REQUIREMENT
Gather every line in the records that contains the word "contraseña" and copy each one out on its own line.

INPUT
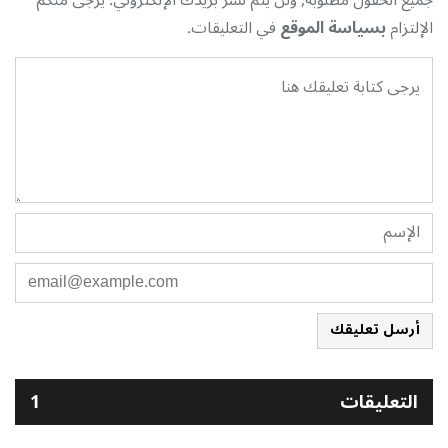
الإلتزام
بسياسة الموقع
في التعليقات.
أرسل تعليقك
التعليقات
1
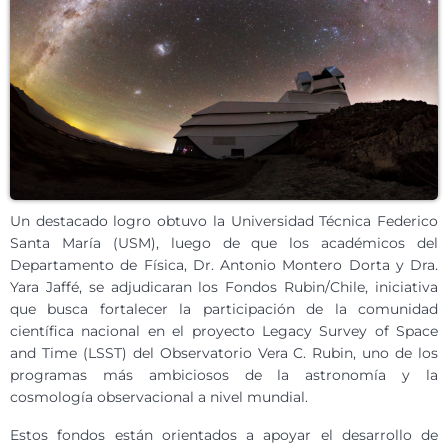
Un destacado logro obtuvo la Universidad Técnica Federico
Santa María (USM), luego de que los académicos del
Departamento de Física, Dr. Antonio Montero Dorta y Dra.
Yara Jaffé, se adjudicaran los Fondos Rubin/Chile, iniciativa
que busca fortalecer la participación de la comunidad
científica nacional en el proyecto Legacy Survey of Space
and Time (LSST) del Observatorio Vera C. Rubin, uno de los
programas más ambiciosos de la astronomía y la
cosmología observacional a nivel mundial.
Estos fondos están orientados a apoyar el desarrollo de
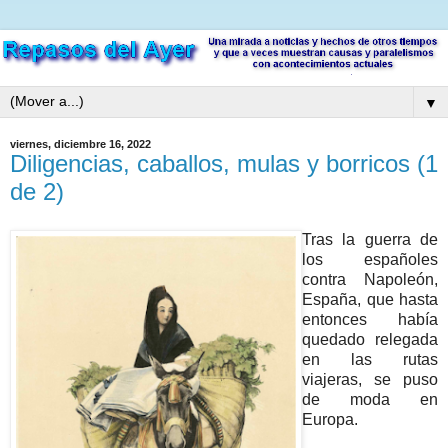
▼
viernes, diciembre 16, 2022
Diligencias, caballos, mulas y borricos (1
de 2)
Tras la guerra de
los españoles
contra Napoleón,
España, que hasta
entonces había
quedado relegada
en las rutas
viajeras, se puso
de moda en
Europa.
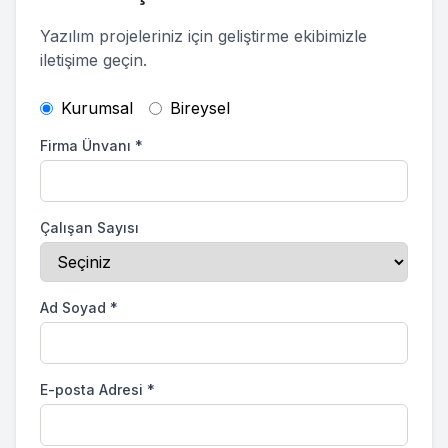
Yazılım projeleriniz için geliştirme ekibimizle
iletişime geçin.
Kurumsal
Bireysel
Firma Ünvanı
*
Çalışan Sayısı
Ad Soyad
*
E-posta Adresi
*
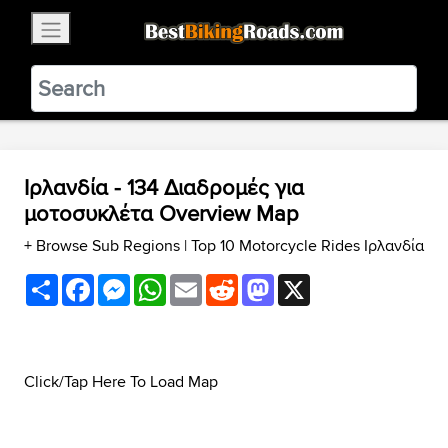
×
BestBikingRoads
Static Motion
3.99 - In Google Play
VIEW
Ιρλανδία - 134 Διαδρομές για
μοτοσυκλέτα Overview Map
+ Browse Sub Regions
|
Top 10 Motorcycle Rides Ιρλανδία
Share
Facebook
Messenger
WhatsApp
Email
Reddit
Mastodon
X
Click/Tap Here To Load Map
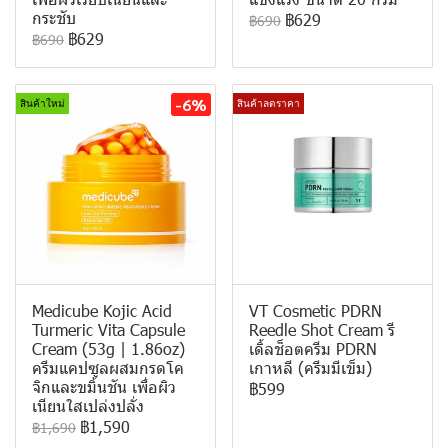
กระชับ
฿629
฿690
฿629
฿690
-6%
สินค้าใหม่
สินค้าลดราคา
Medicube Kojic Acid
VT Cosmetic PDRN
Turmeric Vita Capsule
Reedle Shot Cream รี
Cream (53g | 1.86oz)
เดิ้ลช็อตครีม PDRN
ครีมแคปซูลผสมกรดโค
เกาหลี (ครีมมีเข็ม)
จิกและขมิ้นชัน เพื่อผิว
฿599
เนียนใสเปล่งปลั่ง
฿1,590
฿1,690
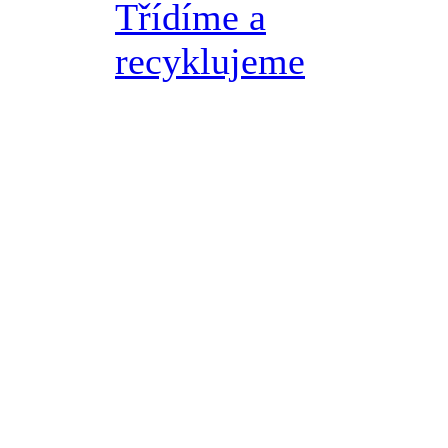
Třídíme a
recyklujeme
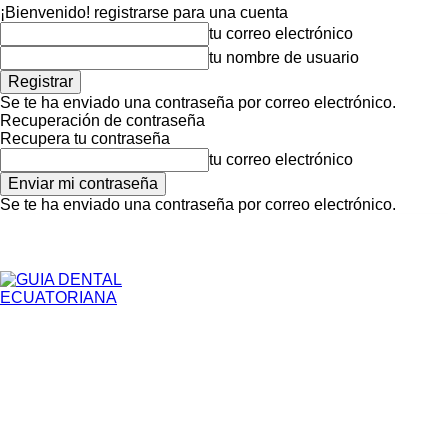
¡Bienvenido! registrarse para una cuenta
tu correo electrónico
tu nombre de usuario
Se te ha enviado una contraseña por correo electrónico.
Recuperación de contraseña
Recupera tu contraseña
tu correo electrónico
Se te ha enviado una contraseña por correo electrónico.
Inicio
Para Pacientes
jueves, agosto 6, 2026
Registrarse / Unirse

RESPONSE AREA
Se te ha enviado una contraseña por correo electrónico.
Recuperación de contraseña
Recupera tu contraseña
Se te ha enviado una contraseña por correo electrónico.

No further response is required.